→ **Excerpt**:
=== Section Start ===
It’s an image that scarred deep, recurring through fever dreams and tension headaches, flashing up like a retina floater whenever the band’s precision drear wafted into audibility. It wasn’t the nappy itself that bothered, but the self-conscious wackiness of the act, the sure-felt conviction of the hilarity of the scene: it’s the guy at the party who insists on telling everyone, over and over, how crazy they are, how mad, in spite of all the evidence otherwise.

No-one, but no-one, would have paired him with Thom Yorke. Could there ever be a more incongruous collaboration? Factor in the drummer from Beck and the percussionist Mauro Refosco and you’ve got – well, who could have predicted what the band would sound like?

It turns out that they sound a lot like Thom Yorke. Should we be surprised? This is a guy notorious for his studio control, a guy who would, according to interviews around Kid A’s release, divide up Radiohead’s members into small groups to work on his ideas. It might suit the marketing department to pitch Atoms for Peace as a supergroup but there was never going to be any democracy here – not with a band formed to tour Yorke’s material, named after one of Yorke’s solo tracks, featuring Yorke’s long term producer Nigel Godrich and with a visual aesthetic lifted from Yorke’s solo album. Whatever the press releases say, those other guys – irrespective of their pedigree – are essentially a backing band.

But it’s a different Yorke to the one who crafted 2006‘s The Eraser, insular and twitchy and laden with portent. That was an album that seemed hermetically sealed, weighted down by expectation and doom-wracked post 9/11 unease: Amok, by contrast, seems almost warm-blooded. It opens in high spirits, the percussion loose, the guitars placed centre and the rhythms something near danceable. It’s a relative distinction, of course – this is still dark as hell – but it’s a claustrophobia that’s at least penetrable, even welcoming.
=== Section End ===
→ **Excerpted records**:
=== Section Start ===
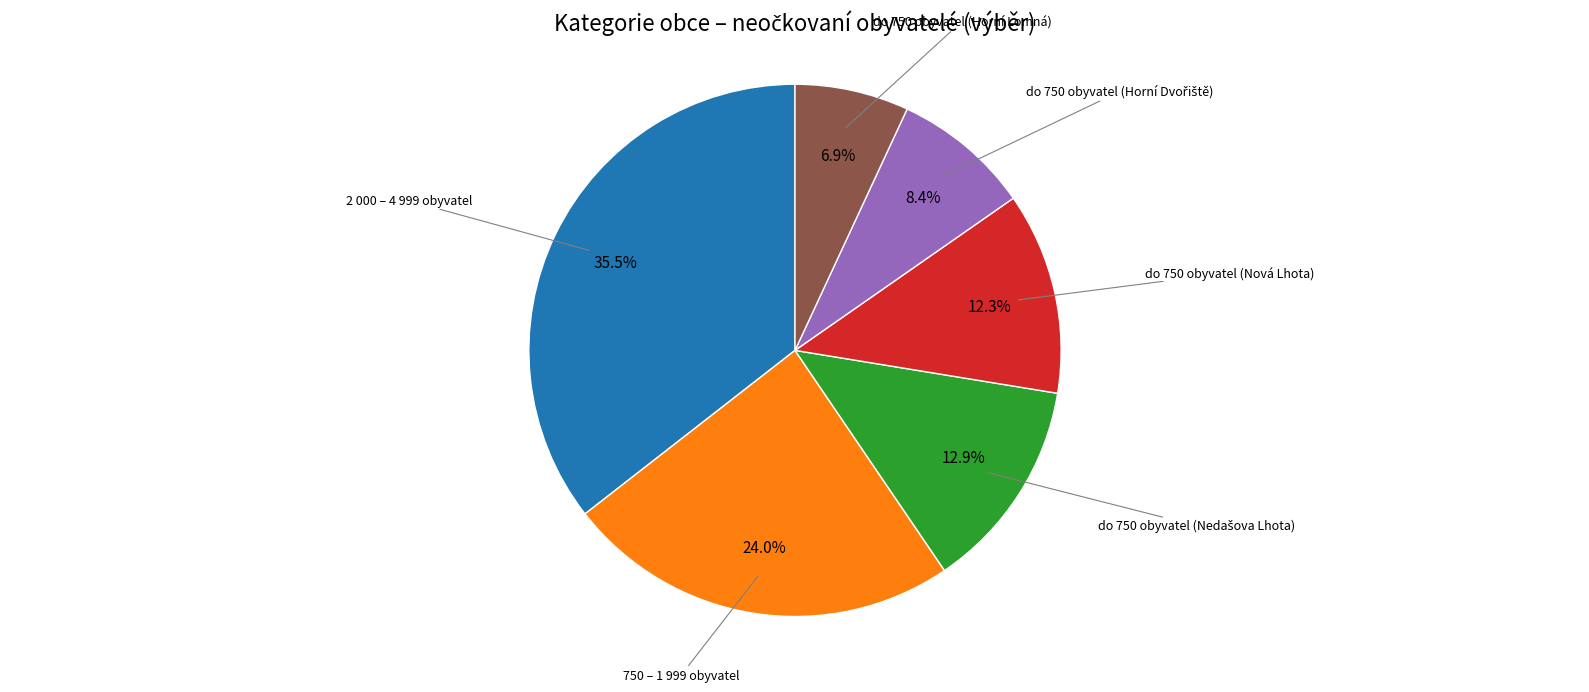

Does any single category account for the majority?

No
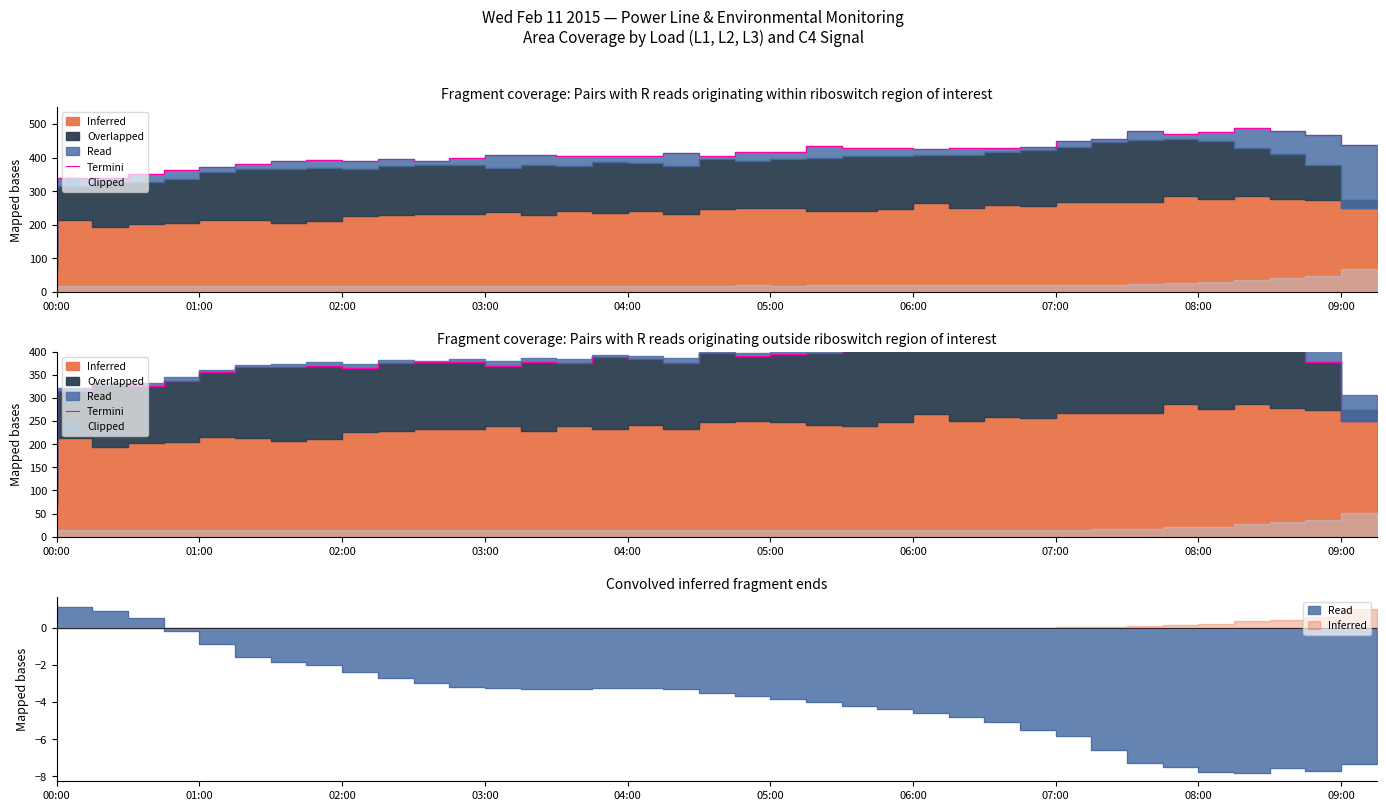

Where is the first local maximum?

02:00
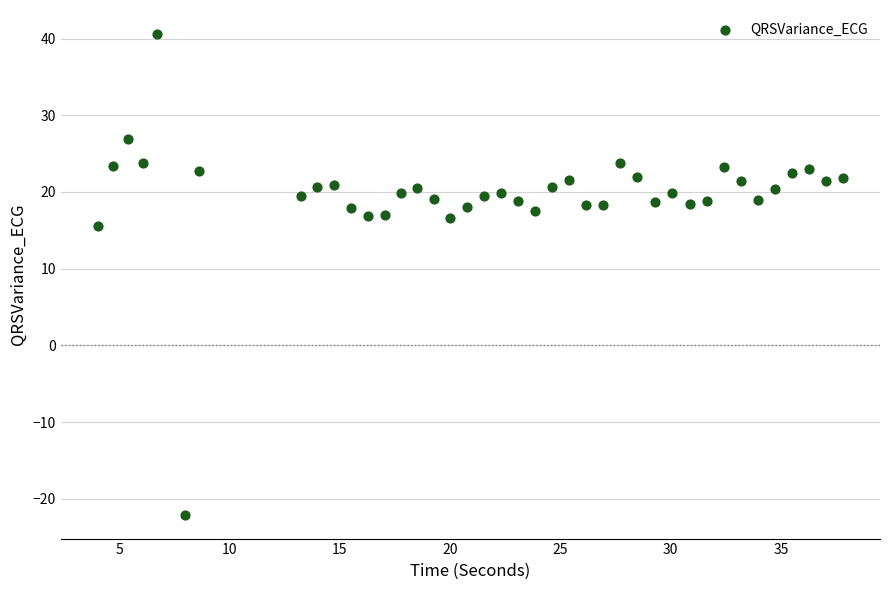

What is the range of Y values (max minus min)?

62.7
=== Section End ===
→ **Work to complete**:
• a. Condense the review's paragraph that begins "It turns out that they sound a lot like Thom Yorke" into a short bulleted list that keeps its main facts.
• b. Reproduce the review word for word from "It’s an image" up to and including "the evidence otherwise.".
The items have no connection to the review.

→ **Outputs in order**:
• a.
- The band sounds a lot like Thom Yorke, which should be no surprise.
- Yorke is known for his studio control. According to interviews around Kid A's release, he divided Radiohead's members into small groups to work on his ideas.
- Atoms for Peace may be pitched as a supergroup, but it was never going to be a democracy:
  - it was formed to tour Yorke's material
  - it is named after one of his solo tracks
  - it features his long-term producer Nigel Godrich
  - its visual aesthetic is lifted from his solo album
- Whatever their pedigree, the other members are essentially a backing band.

• b.
It’s an image that scarred deep, recurring through fever dreams and tension headaches, flashing up like a retina floater whenever the band’s precision drear wafted into audibility. It wasn’t the nappy itself that bothered, but the self-conscious wackiness of the act, the sure-felt conviction of the hilarity of the scene: it’s the guy at the party who insists on telling everyone, over and over, how crazy they are, how mad, in spite of all the evidence otherwise.